> _WHAT YOU HAVE TO DO_:
Omitting the pictures, print every line below exactly as it stands.

**** AVAILABLE DATA

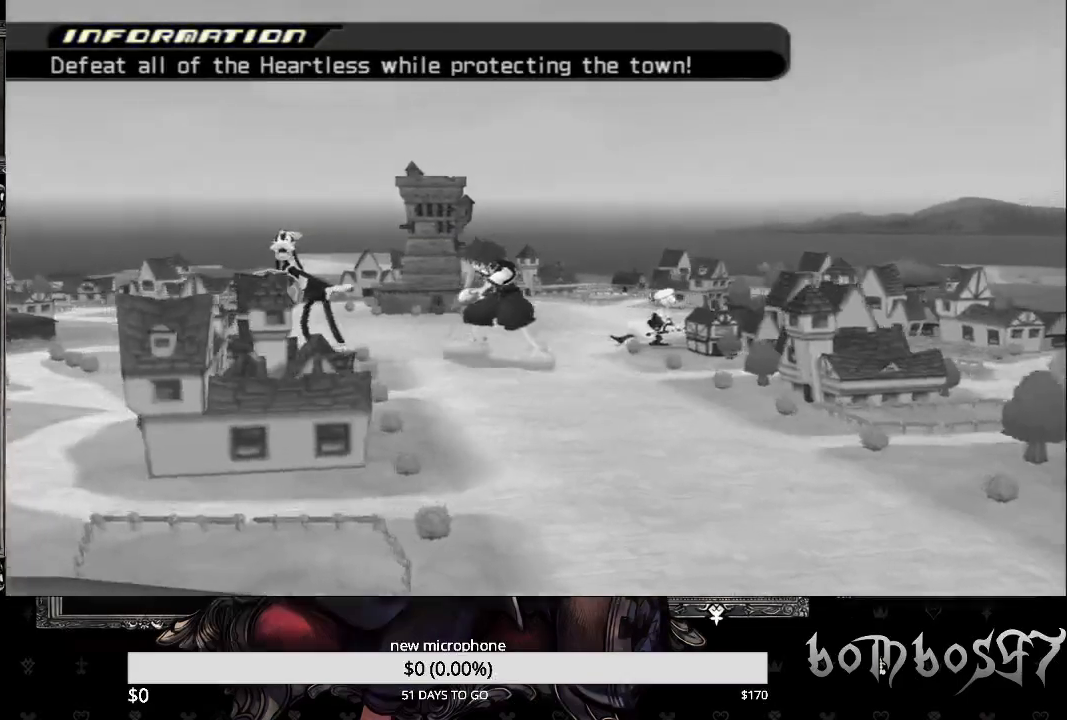
{"buttons": [], "left_stick": "up", "right_stick": "center", "events": []}
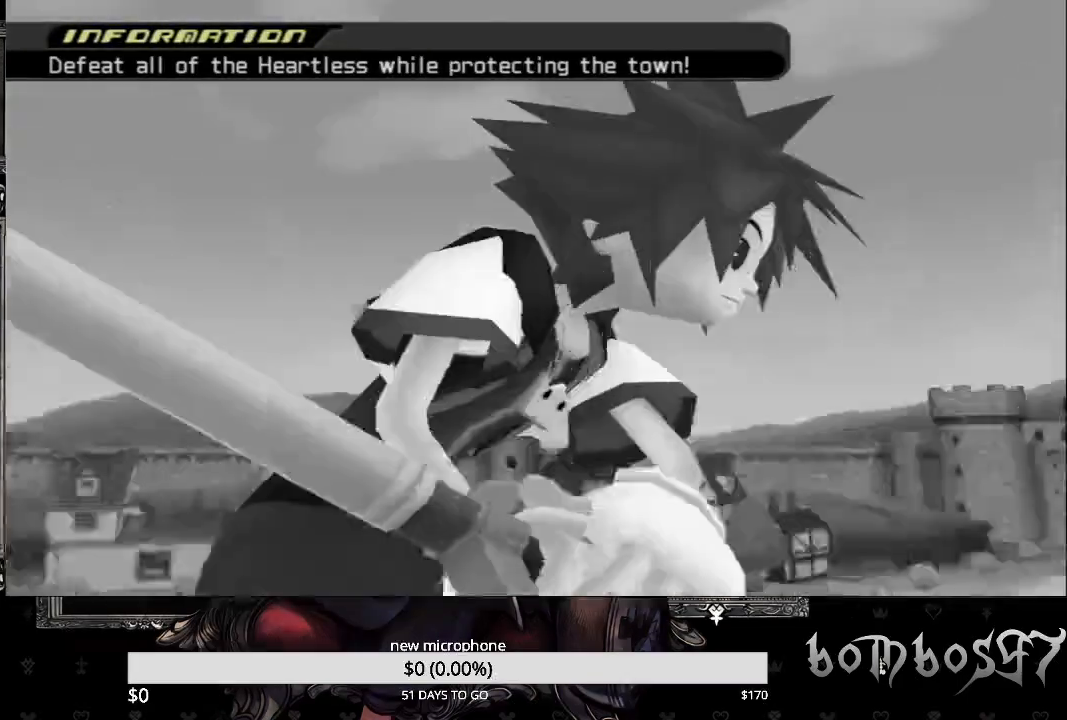
{"buttons": [], "left_stick": "up", "right_stick": "center", "events": []}
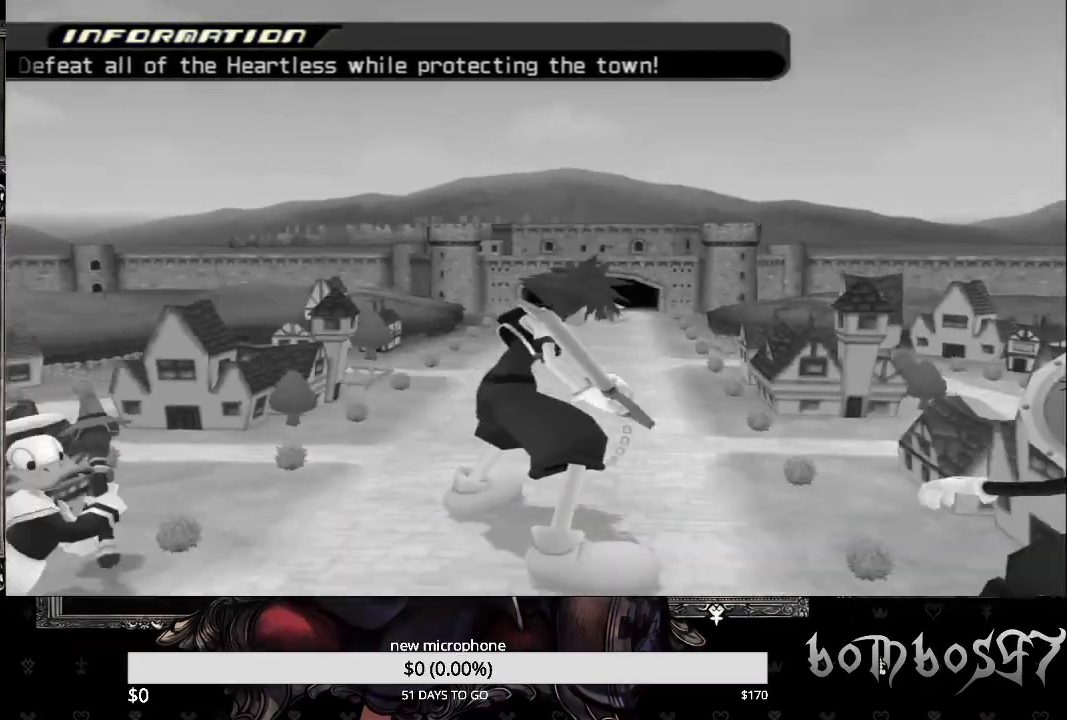
{"buttons": [], "left_stick": "up", "right_stick": "center", "events": []}
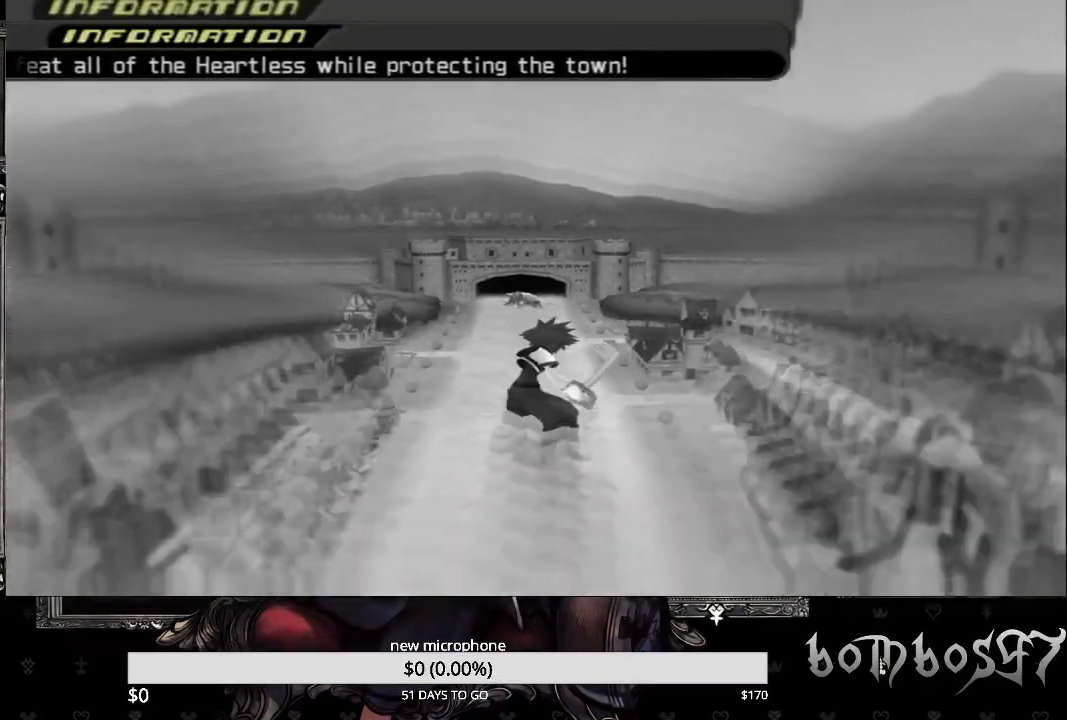
{"buttons": [], "left_stick": "up", "right_stick": "center", "events": [[233, "SQUARE", "down"], [500, "SQUARE", "up"]]}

********

> _TASK RESULT_:
{"buttons": [], "left_stick": "up", "right_stick": "center", "events": []}
{"buttons": [], "left_stick": "up", "right_stick": "center", "events": []}
{"buttons": [], "left_stick": "up", "right_stick": "center", "events": []}
{"buttons": [], "left_stick": "up", "right_stick": "center", "events": [[233, "SQUARE", "down"], [500, "SQUARE", "up"]]}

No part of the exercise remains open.